Most of those crossing will end up in refugee camps or fan out across the cities and villages of Yemen. Others will disappear into rugged tribal lands to join the ranks of an affiliate of Al Qaeda or enlist with a band of Shiite Muslim rebels -- the Houthi -- fighting a civil war with government troops in the north.

The poorest country in the Arab world, Yemen can barely accommodate its own, much less the dispossessed from other lands.

"Right now, we are torn," said Ali Muthana Hassan, Yemen's deputy foreign minister. "We have many problems of our own in Yemen -- we have war, Al Qaeda, our own citizens do not have jobs. But we have a moral obligation to accept them. And right now, we don't have a choice. Next year, more will come. Many more will come."

But many of them never make it to shore, and on those days, Atek Saleh watches the desperate drown.

He and six other men in the Mayfa Hagar region of Yemen's southern desert, the Hadhramaut, make up the coastal patrol. It's an arm of the Yemeni charity Society for Humanitarian Solidarity, and its main job is driving along the coast in SUVs at dawn to collect the most recent African refugees who've made the two-day passage across the Gulf of Aden.

"Some of them could swim, but others were crushed when the boat went over," said Saleh, recalling a recent morning when a vessel capsized. "There was an old woman whose leg was caught by a rock.

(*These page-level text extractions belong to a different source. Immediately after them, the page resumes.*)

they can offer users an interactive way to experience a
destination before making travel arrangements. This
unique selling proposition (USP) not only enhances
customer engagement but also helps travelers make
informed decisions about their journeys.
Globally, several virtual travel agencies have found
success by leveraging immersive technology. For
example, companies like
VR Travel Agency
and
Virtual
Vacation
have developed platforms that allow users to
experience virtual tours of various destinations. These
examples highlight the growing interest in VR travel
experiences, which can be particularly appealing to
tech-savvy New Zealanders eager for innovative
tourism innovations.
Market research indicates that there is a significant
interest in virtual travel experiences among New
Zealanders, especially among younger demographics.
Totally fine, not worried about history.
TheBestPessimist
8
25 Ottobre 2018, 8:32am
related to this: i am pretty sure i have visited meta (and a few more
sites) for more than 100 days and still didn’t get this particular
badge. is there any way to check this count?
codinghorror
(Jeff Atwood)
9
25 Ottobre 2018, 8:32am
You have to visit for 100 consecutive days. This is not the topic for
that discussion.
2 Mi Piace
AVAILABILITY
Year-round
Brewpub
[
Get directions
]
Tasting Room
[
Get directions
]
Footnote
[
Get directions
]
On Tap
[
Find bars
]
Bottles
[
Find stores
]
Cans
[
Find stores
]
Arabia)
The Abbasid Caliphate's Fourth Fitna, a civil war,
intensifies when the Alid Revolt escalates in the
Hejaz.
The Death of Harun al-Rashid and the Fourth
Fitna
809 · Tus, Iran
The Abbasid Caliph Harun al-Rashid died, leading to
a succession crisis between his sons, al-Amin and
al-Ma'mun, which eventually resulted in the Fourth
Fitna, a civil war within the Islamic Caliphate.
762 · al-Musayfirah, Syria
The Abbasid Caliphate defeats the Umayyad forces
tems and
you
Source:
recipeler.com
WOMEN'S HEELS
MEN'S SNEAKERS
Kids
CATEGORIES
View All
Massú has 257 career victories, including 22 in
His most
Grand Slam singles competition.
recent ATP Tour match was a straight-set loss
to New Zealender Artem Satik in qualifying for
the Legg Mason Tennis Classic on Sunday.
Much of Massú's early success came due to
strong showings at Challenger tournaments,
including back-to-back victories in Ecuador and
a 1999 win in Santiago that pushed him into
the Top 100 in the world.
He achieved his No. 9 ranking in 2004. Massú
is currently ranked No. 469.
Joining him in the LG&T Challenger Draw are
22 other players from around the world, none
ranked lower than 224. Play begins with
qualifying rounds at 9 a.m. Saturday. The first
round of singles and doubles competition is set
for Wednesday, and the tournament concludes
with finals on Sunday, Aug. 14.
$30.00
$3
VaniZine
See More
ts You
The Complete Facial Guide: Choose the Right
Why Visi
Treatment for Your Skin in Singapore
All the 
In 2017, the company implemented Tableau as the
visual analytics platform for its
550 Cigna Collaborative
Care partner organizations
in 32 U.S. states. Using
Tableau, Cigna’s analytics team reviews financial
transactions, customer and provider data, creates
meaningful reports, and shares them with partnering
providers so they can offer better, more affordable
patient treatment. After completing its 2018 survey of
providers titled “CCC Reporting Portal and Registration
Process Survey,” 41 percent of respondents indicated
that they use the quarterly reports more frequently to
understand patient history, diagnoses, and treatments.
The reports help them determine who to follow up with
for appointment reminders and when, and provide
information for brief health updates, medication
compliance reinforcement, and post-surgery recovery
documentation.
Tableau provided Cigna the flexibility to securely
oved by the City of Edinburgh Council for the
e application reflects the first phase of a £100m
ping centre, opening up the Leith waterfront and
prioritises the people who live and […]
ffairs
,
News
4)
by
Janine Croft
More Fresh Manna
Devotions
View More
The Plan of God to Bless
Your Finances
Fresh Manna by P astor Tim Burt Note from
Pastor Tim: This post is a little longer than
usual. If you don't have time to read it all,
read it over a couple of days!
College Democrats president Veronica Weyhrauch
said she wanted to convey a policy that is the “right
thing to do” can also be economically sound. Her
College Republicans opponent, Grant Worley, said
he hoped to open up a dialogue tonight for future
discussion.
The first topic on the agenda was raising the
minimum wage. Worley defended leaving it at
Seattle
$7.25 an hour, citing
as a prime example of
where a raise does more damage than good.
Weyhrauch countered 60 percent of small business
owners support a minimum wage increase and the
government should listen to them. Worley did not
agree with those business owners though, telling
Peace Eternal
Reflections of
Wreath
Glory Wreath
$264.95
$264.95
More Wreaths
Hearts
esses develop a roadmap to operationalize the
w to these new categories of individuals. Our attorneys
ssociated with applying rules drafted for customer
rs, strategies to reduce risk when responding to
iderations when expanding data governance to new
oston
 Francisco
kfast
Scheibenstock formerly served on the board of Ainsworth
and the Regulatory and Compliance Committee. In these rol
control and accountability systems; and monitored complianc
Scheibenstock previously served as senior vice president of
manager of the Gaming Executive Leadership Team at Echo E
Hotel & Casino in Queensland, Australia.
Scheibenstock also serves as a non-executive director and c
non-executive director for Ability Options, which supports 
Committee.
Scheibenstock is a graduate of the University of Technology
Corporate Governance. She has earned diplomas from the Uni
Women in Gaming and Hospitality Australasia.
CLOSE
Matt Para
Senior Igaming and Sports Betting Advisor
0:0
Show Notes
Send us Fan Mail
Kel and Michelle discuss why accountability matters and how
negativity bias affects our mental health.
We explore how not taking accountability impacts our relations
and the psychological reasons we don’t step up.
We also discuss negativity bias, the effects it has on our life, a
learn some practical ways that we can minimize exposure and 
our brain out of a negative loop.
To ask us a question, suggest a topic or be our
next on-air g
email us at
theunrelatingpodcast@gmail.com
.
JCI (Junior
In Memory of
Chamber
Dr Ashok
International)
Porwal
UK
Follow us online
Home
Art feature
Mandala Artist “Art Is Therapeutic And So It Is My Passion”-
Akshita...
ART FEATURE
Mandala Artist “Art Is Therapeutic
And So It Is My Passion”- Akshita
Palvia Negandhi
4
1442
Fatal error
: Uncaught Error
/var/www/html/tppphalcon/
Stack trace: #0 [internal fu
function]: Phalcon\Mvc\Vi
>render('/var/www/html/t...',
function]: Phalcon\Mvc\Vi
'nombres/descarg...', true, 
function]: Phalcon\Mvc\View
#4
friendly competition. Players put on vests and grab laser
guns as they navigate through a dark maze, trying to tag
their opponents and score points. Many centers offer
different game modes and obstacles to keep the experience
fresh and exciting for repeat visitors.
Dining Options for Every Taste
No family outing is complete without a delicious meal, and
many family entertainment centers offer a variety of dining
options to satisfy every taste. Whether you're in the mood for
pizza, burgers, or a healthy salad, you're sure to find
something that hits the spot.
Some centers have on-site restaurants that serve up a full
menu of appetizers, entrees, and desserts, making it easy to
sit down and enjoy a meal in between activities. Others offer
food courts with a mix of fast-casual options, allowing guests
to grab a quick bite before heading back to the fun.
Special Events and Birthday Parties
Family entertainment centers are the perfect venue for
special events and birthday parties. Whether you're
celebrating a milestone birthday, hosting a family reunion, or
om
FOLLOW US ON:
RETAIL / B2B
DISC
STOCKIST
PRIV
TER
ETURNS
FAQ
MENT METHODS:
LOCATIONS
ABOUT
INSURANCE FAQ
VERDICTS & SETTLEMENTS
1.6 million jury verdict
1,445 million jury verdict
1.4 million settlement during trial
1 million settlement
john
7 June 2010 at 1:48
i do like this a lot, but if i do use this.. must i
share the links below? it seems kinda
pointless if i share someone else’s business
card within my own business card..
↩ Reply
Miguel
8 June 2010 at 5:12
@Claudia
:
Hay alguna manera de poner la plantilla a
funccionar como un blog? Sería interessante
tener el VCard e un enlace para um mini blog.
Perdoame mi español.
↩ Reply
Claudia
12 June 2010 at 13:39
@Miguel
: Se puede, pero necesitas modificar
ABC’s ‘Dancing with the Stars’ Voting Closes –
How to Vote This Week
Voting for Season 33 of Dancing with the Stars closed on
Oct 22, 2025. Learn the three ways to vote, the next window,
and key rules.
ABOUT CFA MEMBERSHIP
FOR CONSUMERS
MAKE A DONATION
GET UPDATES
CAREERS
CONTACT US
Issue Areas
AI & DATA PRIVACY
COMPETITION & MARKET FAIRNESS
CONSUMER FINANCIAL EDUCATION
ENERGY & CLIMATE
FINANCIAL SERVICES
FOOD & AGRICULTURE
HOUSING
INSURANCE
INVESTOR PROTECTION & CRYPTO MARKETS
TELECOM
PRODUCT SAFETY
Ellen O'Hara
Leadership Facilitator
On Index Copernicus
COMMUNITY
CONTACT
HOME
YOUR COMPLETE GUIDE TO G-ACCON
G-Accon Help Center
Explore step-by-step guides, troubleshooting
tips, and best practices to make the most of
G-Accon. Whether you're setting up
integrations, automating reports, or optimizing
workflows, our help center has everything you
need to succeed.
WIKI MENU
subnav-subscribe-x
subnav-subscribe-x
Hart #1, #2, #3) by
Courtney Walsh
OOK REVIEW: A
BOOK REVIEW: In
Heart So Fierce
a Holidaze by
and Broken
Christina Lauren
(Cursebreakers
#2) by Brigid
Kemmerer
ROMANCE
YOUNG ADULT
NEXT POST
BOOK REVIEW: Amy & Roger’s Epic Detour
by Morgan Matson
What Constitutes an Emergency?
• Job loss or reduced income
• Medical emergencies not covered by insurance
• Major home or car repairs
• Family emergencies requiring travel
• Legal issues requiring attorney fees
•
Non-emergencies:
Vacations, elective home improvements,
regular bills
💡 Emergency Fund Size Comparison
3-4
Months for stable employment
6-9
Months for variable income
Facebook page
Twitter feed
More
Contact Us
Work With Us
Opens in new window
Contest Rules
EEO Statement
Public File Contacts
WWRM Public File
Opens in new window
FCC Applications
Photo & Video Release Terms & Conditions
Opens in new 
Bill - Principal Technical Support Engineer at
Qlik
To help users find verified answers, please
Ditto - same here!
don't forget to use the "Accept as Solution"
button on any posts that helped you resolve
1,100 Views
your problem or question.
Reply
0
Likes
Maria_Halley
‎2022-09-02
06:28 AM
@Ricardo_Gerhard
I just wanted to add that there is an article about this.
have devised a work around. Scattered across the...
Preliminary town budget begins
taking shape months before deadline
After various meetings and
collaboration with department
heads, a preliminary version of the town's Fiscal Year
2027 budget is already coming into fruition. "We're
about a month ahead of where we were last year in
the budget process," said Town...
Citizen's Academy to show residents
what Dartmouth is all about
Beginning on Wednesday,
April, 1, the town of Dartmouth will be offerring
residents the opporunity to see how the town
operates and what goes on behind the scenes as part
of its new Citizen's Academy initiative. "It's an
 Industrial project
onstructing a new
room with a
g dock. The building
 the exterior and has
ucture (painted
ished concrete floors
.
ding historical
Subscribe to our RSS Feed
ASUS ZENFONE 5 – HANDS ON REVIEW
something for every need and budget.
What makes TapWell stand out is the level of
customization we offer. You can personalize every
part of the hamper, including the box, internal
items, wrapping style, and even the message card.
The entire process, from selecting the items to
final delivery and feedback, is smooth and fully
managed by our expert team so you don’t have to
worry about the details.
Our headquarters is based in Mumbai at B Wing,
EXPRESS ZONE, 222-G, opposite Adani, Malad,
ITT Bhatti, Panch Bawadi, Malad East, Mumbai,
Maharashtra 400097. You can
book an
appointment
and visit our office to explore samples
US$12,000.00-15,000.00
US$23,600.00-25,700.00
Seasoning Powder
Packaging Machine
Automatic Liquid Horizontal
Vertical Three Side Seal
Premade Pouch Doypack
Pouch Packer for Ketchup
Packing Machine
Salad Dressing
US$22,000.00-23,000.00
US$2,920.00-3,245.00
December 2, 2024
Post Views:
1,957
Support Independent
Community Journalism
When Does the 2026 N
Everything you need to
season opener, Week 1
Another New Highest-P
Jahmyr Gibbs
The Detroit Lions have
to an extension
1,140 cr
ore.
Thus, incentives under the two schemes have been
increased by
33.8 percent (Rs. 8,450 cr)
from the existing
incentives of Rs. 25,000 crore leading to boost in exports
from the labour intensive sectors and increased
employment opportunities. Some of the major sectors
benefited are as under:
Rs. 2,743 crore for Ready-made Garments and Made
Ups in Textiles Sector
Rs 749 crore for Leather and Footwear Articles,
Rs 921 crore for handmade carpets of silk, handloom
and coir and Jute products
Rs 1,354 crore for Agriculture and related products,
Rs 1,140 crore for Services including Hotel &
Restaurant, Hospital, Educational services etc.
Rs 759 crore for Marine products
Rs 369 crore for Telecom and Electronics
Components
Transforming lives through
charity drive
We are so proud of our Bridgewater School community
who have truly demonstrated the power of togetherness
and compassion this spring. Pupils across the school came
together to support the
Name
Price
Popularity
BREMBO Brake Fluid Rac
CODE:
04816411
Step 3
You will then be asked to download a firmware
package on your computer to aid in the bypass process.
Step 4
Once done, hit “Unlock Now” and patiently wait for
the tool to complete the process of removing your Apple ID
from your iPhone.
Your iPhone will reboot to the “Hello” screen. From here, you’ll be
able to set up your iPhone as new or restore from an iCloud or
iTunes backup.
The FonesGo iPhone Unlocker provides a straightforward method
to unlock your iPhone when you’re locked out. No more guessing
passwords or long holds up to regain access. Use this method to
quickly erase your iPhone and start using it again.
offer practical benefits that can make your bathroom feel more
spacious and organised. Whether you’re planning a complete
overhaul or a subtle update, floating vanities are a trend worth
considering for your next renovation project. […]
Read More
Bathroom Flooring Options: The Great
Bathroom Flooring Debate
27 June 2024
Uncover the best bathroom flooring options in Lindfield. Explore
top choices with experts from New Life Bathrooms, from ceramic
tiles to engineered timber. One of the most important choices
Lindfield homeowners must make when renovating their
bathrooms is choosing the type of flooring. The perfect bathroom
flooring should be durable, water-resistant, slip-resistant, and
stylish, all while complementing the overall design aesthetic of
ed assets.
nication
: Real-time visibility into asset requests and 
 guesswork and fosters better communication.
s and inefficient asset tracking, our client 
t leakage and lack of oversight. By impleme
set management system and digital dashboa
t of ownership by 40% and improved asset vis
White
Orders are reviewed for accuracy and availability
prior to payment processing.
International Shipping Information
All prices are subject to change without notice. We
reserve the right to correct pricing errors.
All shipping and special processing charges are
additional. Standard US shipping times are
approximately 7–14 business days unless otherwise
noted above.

She was alive -- we could hear her screaming -- but we couldn't get to her in time. She screamed and screamed, and then she drowned."

He gazed into the water. "Even in my sleep," he said, "I still hear her screaming."

Last year, more than 74,000 Somali and Ethiopian refugees arrived on Yemen's beaches along the Gulf of Aden and the Red Sea. That's 50% more than in 2008, according to the Office of the United Nations High Commissioner for Refugees. With no end in sight to either the war in Somalia or the five-year drought in Ethiopia, their numbers are expected to rise this year.